What is being asked: Reproduce the material from its start through the line containing "Индукционен готварски плот", substituting "Дьявольский" for "Сатанинский" and leaving everything else unchanged.

Records for processing:

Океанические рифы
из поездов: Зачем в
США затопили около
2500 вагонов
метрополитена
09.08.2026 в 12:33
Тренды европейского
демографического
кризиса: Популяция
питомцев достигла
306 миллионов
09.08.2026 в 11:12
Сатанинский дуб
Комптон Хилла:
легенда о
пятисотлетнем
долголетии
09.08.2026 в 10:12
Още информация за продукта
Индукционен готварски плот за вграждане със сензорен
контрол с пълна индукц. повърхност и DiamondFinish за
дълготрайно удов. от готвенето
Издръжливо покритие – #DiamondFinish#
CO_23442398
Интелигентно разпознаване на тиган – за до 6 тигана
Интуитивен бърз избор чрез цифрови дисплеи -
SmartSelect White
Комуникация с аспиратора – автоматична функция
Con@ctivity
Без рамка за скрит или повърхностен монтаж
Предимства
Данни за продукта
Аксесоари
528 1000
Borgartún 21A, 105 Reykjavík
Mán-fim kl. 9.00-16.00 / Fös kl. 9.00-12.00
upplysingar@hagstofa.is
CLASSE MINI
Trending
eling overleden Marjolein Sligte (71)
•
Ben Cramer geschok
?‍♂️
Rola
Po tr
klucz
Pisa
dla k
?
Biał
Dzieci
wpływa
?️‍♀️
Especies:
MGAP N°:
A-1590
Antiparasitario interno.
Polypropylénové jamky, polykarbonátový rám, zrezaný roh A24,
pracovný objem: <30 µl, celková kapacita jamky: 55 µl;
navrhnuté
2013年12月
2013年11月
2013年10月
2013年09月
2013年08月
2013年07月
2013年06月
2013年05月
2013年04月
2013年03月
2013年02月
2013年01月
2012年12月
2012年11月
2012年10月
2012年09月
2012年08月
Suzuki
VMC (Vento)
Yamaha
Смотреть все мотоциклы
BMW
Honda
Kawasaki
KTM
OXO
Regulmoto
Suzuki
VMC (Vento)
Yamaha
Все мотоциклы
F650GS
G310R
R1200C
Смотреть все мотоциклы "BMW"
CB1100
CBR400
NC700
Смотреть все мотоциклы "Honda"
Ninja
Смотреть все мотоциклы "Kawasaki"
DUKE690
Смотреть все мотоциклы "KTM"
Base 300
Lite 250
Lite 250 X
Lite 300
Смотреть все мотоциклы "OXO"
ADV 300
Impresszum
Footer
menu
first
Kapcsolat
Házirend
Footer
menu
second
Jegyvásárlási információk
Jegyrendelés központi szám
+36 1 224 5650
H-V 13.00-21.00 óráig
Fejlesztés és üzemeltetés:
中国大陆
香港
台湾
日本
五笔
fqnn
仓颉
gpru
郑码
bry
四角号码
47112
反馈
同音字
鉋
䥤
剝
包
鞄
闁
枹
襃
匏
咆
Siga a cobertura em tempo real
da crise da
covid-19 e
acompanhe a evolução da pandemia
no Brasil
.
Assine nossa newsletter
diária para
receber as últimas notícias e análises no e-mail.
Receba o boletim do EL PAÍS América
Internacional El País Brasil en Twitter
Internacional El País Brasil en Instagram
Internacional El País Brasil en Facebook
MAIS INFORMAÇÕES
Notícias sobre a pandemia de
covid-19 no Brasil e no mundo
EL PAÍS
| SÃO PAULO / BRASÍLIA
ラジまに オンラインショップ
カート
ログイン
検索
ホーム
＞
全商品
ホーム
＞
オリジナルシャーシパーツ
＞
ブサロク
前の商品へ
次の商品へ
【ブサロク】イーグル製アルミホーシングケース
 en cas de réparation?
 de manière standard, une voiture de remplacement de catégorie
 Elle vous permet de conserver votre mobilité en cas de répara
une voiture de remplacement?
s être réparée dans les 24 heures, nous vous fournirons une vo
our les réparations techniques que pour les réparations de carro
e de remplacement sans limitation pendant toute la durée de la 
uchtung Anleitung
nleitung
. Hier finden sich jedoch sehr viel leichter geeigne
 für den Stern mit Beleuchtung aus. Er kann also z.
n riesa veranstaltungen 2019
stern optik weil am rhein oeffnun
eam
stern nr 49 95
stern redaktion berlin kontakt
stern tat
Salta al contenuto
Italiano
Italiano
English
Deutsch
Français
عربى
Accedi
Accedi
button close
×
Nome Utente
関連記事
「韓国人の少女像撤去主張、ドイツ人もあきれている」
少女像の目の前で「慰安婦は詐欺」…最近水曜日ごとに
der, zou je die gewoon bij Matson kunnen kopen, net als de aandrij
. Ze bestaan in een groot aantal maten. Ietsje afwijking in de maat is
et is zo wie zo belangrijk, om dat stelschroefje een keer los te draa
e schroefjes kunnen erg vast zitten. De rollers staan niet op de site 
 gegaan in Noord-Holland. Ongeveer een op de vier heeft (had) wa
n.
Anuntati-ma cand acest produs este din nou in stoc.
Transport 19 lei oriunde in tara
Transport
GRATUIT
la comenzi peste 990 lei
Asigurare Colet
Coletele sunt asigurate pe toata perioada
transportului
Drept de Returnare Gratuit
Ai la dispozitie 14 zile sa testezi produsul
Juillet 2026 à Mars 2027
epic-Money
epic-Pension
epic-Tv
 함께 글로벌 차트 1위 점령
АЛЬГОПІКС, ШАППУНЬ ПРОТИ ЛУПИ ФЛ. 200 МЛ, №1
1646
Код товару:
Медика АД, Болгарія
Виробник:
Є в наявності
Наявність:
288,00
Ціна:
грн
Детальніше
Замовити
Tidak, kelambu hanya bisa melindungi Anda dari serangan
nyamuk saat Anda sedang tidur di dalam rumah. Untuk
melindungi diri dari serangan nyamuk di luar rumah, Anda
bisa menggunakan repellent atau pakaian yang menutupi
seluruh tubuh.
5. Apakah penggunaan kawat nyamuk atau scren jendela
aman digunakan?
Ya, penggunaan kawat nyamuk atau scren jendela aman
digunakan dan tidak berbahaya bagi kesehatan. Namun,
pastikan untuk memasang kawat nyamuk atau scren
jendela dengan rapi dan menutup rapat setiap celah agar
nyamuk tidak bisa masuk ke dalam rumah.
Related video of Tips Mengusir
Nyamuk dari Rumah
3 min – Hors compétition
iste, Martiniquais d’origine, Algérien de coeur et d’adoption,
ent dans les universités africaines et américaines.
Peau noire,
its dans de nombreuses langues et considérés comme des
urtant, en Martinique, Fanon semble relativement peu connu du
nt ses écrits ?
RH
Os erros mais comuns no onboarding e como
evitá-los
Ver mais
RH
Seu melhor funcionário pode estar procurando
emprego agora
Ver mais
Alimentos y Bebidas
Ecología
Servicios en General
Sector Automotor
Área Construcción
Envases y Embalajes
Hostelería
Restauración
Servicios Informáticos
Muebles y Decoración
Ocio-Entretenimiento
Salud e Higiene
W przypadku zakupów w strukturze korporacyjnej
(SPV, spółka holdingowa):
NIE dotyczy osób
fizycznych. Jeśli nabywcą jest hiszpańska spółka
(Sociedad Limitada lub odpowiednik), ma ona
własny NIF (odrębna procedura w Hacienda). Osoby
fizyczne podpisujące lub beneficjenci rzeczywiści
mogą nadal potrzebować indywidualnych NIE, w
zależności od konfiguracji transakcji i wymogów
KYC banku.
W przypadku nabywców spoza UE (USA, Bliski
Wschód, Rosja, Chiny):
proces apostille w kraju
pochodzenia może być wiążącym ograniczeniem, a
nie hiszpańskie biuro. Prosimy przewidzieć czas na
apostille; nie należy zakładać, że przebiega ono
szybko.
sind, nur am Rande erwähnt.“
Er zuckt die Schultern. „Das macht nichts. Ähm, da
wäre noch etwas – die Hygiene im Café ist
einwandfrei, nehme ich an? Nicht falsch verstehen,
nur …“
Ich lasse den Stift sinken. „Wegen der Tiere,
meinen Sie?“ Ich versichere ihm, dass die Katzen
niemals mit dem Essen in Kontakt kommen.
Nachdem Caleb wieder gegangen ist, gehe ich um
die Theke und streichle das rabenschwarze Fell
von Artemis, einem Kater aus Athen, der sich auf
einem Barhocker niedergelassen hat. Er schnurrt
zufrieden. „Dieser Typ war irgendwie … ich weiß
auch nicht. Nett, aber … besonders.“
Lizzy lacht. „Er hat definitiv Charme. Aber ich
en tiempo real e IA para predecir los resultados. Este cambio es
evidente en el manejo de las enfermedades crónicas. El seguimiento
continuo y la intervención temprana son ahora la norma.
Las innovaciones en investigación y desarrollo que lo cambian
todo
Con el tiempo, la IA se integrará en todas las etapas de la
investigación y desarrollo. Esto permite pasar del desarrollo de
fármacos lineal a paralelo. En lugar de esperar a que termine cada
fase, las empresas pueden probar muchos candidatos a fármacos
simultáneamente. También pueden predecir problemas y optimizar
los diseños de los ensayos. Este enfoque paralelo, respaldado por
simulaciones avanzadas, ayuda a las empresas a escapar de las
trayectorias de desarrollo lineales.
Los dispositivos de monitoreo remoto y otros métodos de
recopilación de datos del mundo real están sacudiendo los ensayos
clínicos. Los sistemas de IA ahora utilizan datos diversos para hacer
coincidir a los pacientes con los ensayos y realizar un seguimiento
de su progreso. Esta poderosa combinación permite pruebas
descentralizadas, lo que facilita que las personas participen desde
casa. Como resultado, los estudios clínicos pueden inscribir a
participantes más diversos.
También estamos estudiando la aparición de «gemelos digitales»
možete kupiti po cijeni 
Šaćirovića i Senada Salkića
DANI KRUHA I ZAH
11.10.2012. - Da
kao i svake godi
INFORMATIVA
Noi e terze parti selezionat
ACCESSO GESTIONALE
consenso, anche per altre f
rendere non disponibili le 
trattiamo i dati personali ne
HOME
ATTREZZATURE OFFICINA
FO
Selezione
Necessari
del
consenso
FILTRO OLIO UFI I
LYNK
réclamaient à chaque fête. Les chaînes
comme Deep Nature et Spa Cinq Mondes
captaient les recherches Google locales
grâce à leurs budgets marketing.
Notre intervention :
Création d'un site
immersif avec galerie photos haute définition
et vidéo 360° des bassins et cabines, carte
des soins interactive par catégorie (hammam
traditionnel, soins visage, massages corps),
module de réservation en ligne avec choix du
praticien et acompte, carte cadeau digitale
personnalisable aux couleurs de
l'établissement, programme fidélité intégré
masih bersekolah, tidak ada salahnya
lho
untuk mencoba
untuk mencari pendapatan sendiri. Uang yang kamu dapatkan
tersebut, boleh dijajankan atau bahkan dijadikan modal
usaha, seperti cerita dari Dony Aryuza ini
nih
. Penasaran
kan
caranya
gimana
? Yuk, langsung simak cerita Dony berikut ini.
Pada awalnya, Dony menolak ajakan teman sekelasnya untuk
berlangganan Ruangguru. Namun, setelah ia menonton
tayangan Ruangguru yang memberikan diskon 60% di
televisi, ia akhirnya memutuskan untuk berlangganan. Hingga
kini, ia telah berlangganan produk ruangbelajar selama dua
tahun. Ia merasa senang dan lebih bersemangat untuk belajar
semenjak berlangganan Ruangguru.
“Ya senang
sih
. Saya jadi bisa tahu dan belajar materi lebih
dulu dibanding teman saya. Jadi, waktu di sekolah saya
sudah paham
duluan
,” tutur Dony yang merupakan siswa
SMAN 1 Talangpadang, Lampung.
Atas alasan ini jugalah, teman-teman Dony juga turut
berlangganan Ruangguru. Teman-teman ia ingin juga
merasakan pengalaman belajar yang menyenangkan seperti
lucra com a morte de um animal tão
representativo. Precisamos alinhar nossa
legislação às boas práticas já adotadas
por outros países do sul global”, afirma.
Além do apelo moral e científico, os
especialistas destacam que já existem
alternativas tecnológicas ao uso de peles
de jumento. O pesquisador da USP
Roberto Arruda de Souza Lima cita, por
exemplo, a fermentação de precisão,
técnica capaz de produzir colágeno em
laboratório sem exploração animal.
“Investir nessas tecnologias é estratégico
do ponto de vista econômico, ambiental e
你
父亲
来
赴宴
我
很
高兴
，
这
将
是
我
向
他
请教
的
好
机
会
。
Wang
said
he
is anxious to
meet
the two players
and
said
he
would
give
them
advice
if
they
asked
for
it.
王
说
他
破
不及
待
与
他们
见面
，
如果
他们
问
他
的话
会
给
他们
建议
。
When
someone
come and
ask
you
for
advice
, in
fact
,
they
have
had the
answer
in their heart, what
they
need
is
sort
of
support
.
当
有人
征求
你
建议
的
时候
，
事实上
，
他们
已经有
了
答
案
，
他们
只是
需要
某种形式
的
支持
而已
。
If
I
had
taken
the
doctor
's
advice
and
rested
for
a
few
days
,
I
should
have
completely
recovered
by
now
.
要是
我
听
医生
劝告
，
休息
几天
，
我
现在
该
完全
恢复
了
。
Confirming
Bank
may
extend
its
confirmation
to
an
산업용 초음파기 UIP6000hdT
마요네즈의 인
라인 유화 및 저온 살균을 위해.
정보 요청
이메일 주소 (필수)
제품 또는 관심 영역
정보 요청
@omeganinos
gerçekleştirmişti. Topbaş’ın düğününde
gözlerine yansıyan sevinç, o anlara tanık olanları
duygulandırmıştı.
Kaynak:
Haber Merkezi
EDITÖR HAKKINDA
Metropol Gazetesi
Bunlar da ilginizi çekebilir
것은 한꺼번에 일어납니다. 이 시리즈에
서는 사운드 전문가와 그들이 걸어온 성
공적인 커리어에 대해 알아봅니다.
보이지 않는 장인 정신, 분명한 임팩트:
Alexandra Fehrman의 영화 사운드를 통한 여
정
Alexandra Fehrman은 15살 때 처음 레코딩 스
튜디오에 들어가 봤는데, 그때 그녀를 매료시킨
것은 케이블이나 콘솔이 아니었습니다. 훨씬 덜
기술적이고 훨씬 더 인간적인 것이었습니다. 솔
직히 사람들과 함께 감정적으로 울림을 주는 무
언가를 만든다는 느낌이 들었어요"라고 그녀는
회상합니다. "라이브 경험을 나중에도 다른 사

Exercise output:
Океанические рифы
из поездов: Зачем в
США затопили около
2500 вагонов
метрополитена
09.08.2026 в 12:33
Тренды европейского
демографического
кризиса: Популяция
питомцев достигла
306 миллионов
09.08.2026 в 11:12
Дьявольский дуб
Комптон Хилла:
легенда о
пятисотлетнем
долголетии
09.08.2026 в 10:12
Още информация за продукта
Индукционен готварски плот за вграждане със сензорен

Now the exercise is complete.